Data items:
_ _ _

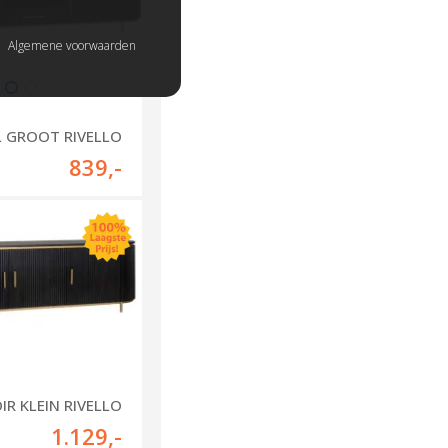
Algemene voorwaarden
L GROOT RIVELLO
839
,-
IR KLEIN RIVELLO
1.129
,-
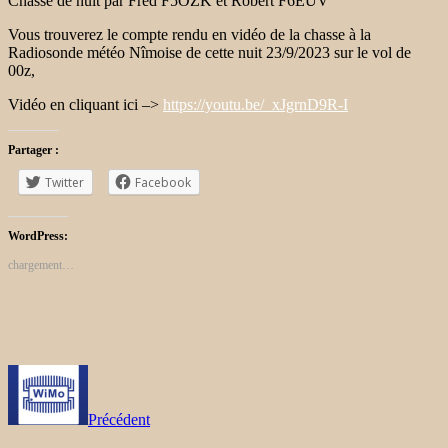
Chasse de nuit par Fred F5OZK et Robert F6EUV
Vous trouverez le compte rendu en vidéo de la chasse à la
Radiosonde météo Nîmoise de cette nuit 23/9/2023 sur le vol de
00z,
Vidéo en cliquant ici –>
https://youtu.be/_xJgrnD9R-I
Partager :
Twitter
Facebook
WordPress:
chargement…
Précédent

_ _ _

YOUR TASK> Take the lines from the one containing "Chasse de nuit par Fred F5OZK et Robert F6EUV" through the final line of the entries above, and set them down exactly, with nothing added.

ANSWER>
Chasse de nuit par Fred F5OZK et Robert F6EUV
Vous trouverez le compte rendu en vidéo de la chasse à la
Radiosonde météo Nîmoise de cette nuit 23/9/2023 sur le vol de
00z,
Vidéo en cliquant ici –>
https://youtu.be/_xJgrnD9R-I
Partager :
Twitter
Facebook
WordPress:
chargement…
Précédent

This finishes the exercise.